TASK DESCRIPTION – Collect all lines from the records below that include the word "LIST".

RAW DATA –

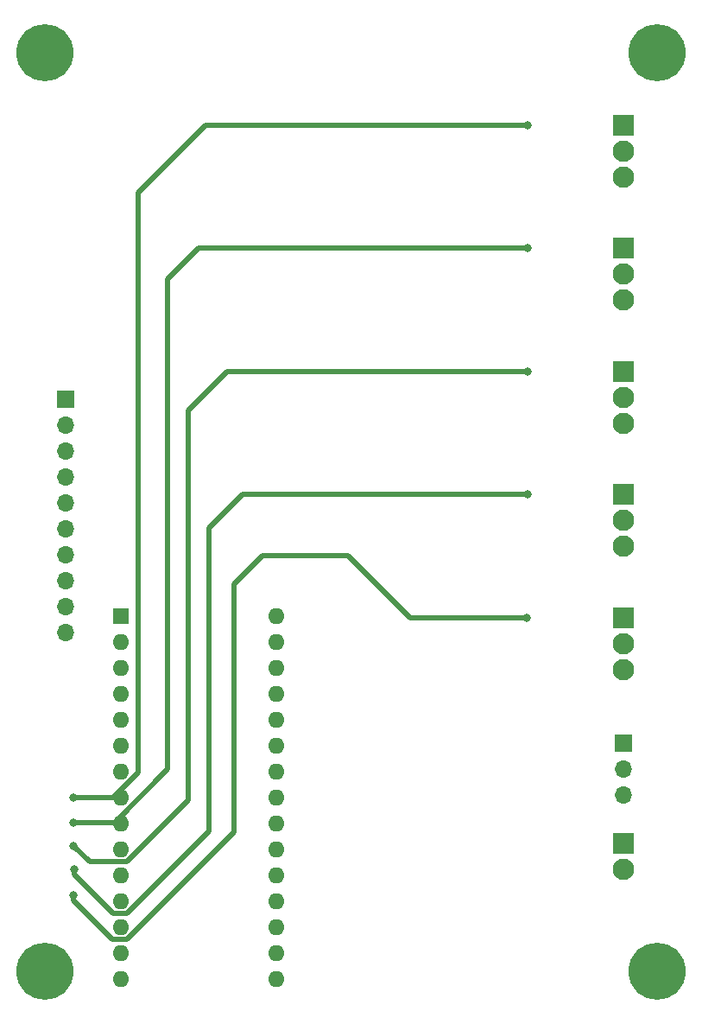
<source format=gbr>
%TF.GenerationSoftware,KiCad,Pcbnew,5.1.10-1.fc34*%
%TF.CreationDate,2021-06-08T11:48:28-04:00*%
%TF.ProjectId,BREAD_Slice,42524541-445f-4536-9c69-63652e6b6963,rev?*%
%TF.SameCoordinates,Original*%
%TF.FileFunction,Copper,L1,Top*%
%TF.FilePolarity,Positive*%
%FSLAX46Y46*%
G04 Gerber Fmt 4.6, Leading zero omitted, Abs format (unit mm)*
G04 Created by KiCad (PCBNEW 5.1.10-1.fc34) date 2021-06-08 11:48:28*
%MOMM*%
%LPD*%
G01*
G04 APERTURE LIST*
%TA.AperFunction,ComponentPad*%
%ADD10C,2.100000*%
%TD*%
%TA.AperFunction,ComponentPad*%
%ADD11R,2.100000X2.100000*%
%TD*%
%TA.AperFunction,ComponentPad*%
%ADD12O,1.700000X1.700000*%
%TD*%
%TA.AperFunction,ComponentPad*%
%ADD13R,1.700000X1.700000*%
%TD*%
%TA.AperFunction,ComponentPad*%
%ADD14C,5.600000*%
%TD*%
%TA.AperFunction,ComponentPad*%
%ADD15R,1.600000X1.600000*%
%TD*%
%TA.AperFunction,ComponentPad*%
%ADD16O,1.600000X1.600000*%
%TD*%
%TA.AperFunction,ViaPad*%
%ADD17C,0.800000*%
%TD*%
%TA.AperFunction,Conductor*%
%ADD18C,0.500000*%
%TD*%
G04 APERTURE END LIST*
D10*
%TO.P,J8,2*%
%TO.N,GND*%
X184322000Y-124814000D03*
D11*
%TO.P,J8,1*%
%TO.N,/CSTM*%
X184322000Y-122274000D03*
%TD*%
D12*
%TO.P,J7,3*%
%TO.N,+12V*%
X184322000Y-117575000D03*
%TO.P,J7,2*%
%TO.N,/CSTM*%
X184322000Y-115035000D03*
D13*
%TO.P,J7,1*%
%TO.N,/PWR*%
X184322000Y-112495000D03*
%TD*%
D10*
%TO.P,J6,3*%
%TO.N,GND*%
X184322000Y-81126000D03*
%TO.P,J6,2*%
%TO.N,Net-(J6-Pad2)*%
X184322000Y-78586000D03*
D11*
%TO.P,J6,1*%
%TO.N,/PWM3*%
X184322000Y-76046000D03*
%TD*%
D10*
%TO.P,J5,3*%
%TO.N,GND*%
X184322000Y-105256000D03*
%TO.P,J5,2*%
%TO.N,/PWR*%
X184322000Y-102716000D03*
D11*
%TO.P,J5,1*%
%TO.N,/PWM5*%
X184322000Y-100176000D03*
%TD*%
D10*
%TO.P,J4,3*%
%TO.N,GND*%
X184322000Y-69061000D03*
%TO.P,J4,2*%
%TO.N,/PWR*%
X184322000Y-66521000D03*
D11*
%TO.P,J4,1*%
%TO.N,/PWM2*%
X184322000Y-63981000D03*
%TD*%
D10*
%TO.P,J3,3*%
%TO.N,GND*%
X184322000Y-93191000D03*
%TO.P,J3,2*%
%TO.N,/PWR*%
X184322000Y-90651000D03*
D11*
%TO.P,J3,1*%
%TO.N,/PWM4*%
X184322000Y-88111000D03*
%TD*%
D10*
%TO.P,J2,3*%
%TO.N,GND*%
X184322000Y-56996000D03*
%TO.P,J2,2*%
%TO.N,/PWR*%
X184322000Y-54456000D03*
D11*
%TO.P,J2,1*%
%TO.N,/PWM1*%
X184322000Y-51916000D03*
%TD*%
D14*
%TO.P,H4,1*%
%TO.N,N/C*%
X187600000Y-134800000D03*
%TD*%
%TO.P,H3,1*%
%TO.N,N/C*%
X127600000Y-134800000D03*
%TD*%
%TO.P,H2,1*%
%TO.N,N/C*%
X187600000Y-44800000D03*
%TD*%
%TO.P,H1,1*%
%TO.N,N/C*%
X127600000Y-44800000D03*
%TD*%
D15*
%TO.P,A1,1*%
%TO.N,Net-(A1-Pad1)*%
X135000000Y-100000000D03*
D16*
%TO.P,A1,17*%
%TO.N,Net-(A1-Pad17)*%
X150240000Y-133020000D03*
%TO.P,A1,2*%
%TO.N,Net-(A1-Pad2)*%
X135000000Y-102540000D03*
%TO.P,A1,18*%
%TO.N,Net-(A1-Pad18)*%
X150240000Y-130480000D03*
%TO.P,A1,3*%
%TO.N,Net-(A1-Pad3)*%
X135000000Y-105080000D03*
%TO.P,A1,19*%
%TO.N,Net-(A1-Pad19)*%
X150240000Y-127940000D03*
%TO.P,A1,4*%
%TO.N,GND*%
X135000000Y-107620000D03*
%TO.P,A1,20*%
%TO.N,Net-(A1-Pad20)*%
X150240000Y-125400000D03*
%TO.P,A1,5*%
%TO.N,/E_STOP*%
X135000000Y-110160000D03*
%TO.P,A1,21*%
%TO.N,Net-(A1-Pad21)*%
X150240000Y-122860000D03*
%TO.P,A1,6*%
%TO.N,/INT*%
X135000000Y-112700000D03*
%TO.P,A1,22*%
%TO.N,Net-(A1-Pad22)*%
X150240000Y-120320000D03*
%TO.P,A1,7*%
%TO.N,/SYNC*%
X135000000Y-115240000D03*
%TO.P,A1,23*%
%TO.N,/I2C_DAT*%
X150240000Y-117780000D03*
%TO.P,A1,8*%
%TO.N,/PWM1*%
X135000000Y-117780000D03*
%TO.P,A1,24*%
%TO.N,/I2C_CLK*%
X150240000Y-115240000D03*
%TO.P,A1,9*%
%TO.N,/PWM2*%
X135000000Y-120320000D03*
%TO.P,A1,25*%
%TO.N,Net-(A1-Pad25)*%
X150240000Y-112700000D03*
%TO.P,A1,10*%
%TO.N,Net-(A1-Pad10)*%
X135000000Y-122860000D03*
%TO.P,A1,26*%
%TO.N,Net-(A1-Pad26)*%
X150240000Y-110160000D03*
%TO.P,A1,11*%
%TO.N,Net-(A1-Pad11)*%
X135000000Y-125400000D03*
%TO.P,A1,27*%
%TO.N,+5V*%
X150240000Y-107620000D03*
%TO.P,A1,12*%
%TO.N,/PWM3*%
X135000000Y-127940000D03*
%TO.P,A1,28*%
%TO.N,Net-(A1-Pad28)*%
X150240000Y-105080000D03*
%TO.P,A1,13*%
%TO.N,/PWM4*%
X135000000Y-130480000D03*
%TO.P,A1,29*%
%TO.N,GND*%
X150240000Y-102540000D03*
%TO.P,A1,14*%
%TO.N,/PWM5*%
X135000000Y-133020000D03*
%TO.P,A1,30*%
%TO.N,+12V*%
X150240000Y-100000000D03*
%TO.P,A1,15*%
%TO.N,Net-(A1-Pad15)*%
X135000000Y-135560000D03*
%TO.P,A1,16*%
%TO.N,Net-(A1-Pad16)*%
X150240000Y-135560000D03*
%TD*%
D13*
%TO.P,J1,1*%
%TO.N,GND*%
X129600000Y-78800000D03*
D12*
%TO.P,J1,2*%
%TO.N,+12V*%
X129600000Y-81340000D03*
%TO.P,J1,3*%
%TO.N,/I2C_CLK*%
X129600000Y-83880000D03*
%TO.P,J1,4*%
%TO.N,/I2C_DAT*%
X129600000Y-86420000D03*
%TO.P,J1,5*%
%TO.N,GND*%
X129600000Y-88960000D03*
%TO.P,J1,6*%
%TO.N,/E_STOP*%
X129600000Y-91500000D03*
%TO.P,J1,7*%
%TO.N,/INT*%
X129600000Y-94040000D03*
%TO.P,J1,8*%
%TO.N,/SYNC*%
X129600000Y-96580000D03*
%TO.P,J1,9*%
%TO.N,+12V*%
X129600000Y-99120000D03*
%TO.P,J1,10*%
%TO.N,GND*%
X129600000Y-101660000D03*
%TD*%
D17*
%TO.N,/PWM1*%
X130347000Y-117829000D03*
X174924000Y-51916000D03*
%TO.N,/PWM2*%
X130347000Y-120242000D03*
X174924000Y-63981000D03*
%TO.N,/PWM3*%
X130347000Y-122528000D03*
X174924000Y-76046000D03*
%TO.N,/PWM4*%
X130474000Y-124814000D03*
X174924000Y-88111000D03*
%TO.N,/PWM5*%
X130347000Y-127354000D03*
X174797000Y-100176000D03*
%TD*%
D18*
%TO.N,/PWM1*%
X134261002Y-117829000D02*
X136697000Y-115393002D01*
X130347000Y-117829000D02*
X134261002Y-117829000D01*
X136697000Y-115393002D02*
X136697000Y-58520000D01*
X143301000Y-51916000D02*
X174924000Y-51916000D01*
X136697000Y-58520000D02*
X143301000Y-51916000D01*
%TO.N,/PWM2*%
X134388002Y-120242000D02*
X139618000Y-115012002D01*
X130347000Y-120242000D02*
X134388002Y-120242000D01*
X139618000Y-115012002D02*
X139618000Y-67029000D01*
X142666000Y-63981000D02*
X174924000Y-63981000D01*
X139618000Y-67029000D02*
X142666000Y-63981000D01*
%TO.N,/PWM3*%
X135600001Y-124110001D02*
X141650000Y-118060002D01*
X131929001Y-124110001D02*
X135600001Y-124110001D01*
X130347000Y-122528000D02*
X131929001Y-124110001D01*
X141650000Y-118060002D02*
X141650000Y-79856000D01*
X145460000Y-76046000D02*
X174924000Y-76046000D01*
X141650000Y-79856000D02*
X145460000Y-76046000D01*
%TO.N,/PWM4*%
X135600001Y-129190001D02*
X143682000Y-121108002D01*
X134284316Y-129190001D02*
X135600001Y-129190001D01*
X130474000Y-125379685D02*
X134284316Y-129190001D01*
X130474000Y-124814000D02*
X130474000Y-125379685D01*
X143682000Y-121108002D02*
X143682000Y-91413000D01*
X146984000Y-88111000D02*
X174924000Y-88111000D01*
X143682000Y-91413000D02*
X146984000Y-88111000D01*
%TO.N,/PWM5*%
X135600001Y-131730001D02*
X146095000Y-121235002D01*
X130347000Y-127919685D02*
X134157316Y-131730001D01*
X134157316Y-131730001D02*
X135600001Y-131730001D01*
X130347000Y-127354000D02*
X130347000Y-127919685D01*
X146095000Y-121235002D02*
X146095000Y-96874000D01*
X146095000Y-96874000D02*
X148889000Y-94080000D01*
X148889000Y-94080000D02*
X157271000Y-94080000D01*
X163367000Y-100176000D02*
X174797000Y-100176000D01*
X157271000Y-94080000D02*
X163367000Y-100176000D01*
%TD*%
M02*

</source>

SOLUTION TO THIS PROBLEM –
G04 APERTURE LIST*
G04 APERTURE END LIST*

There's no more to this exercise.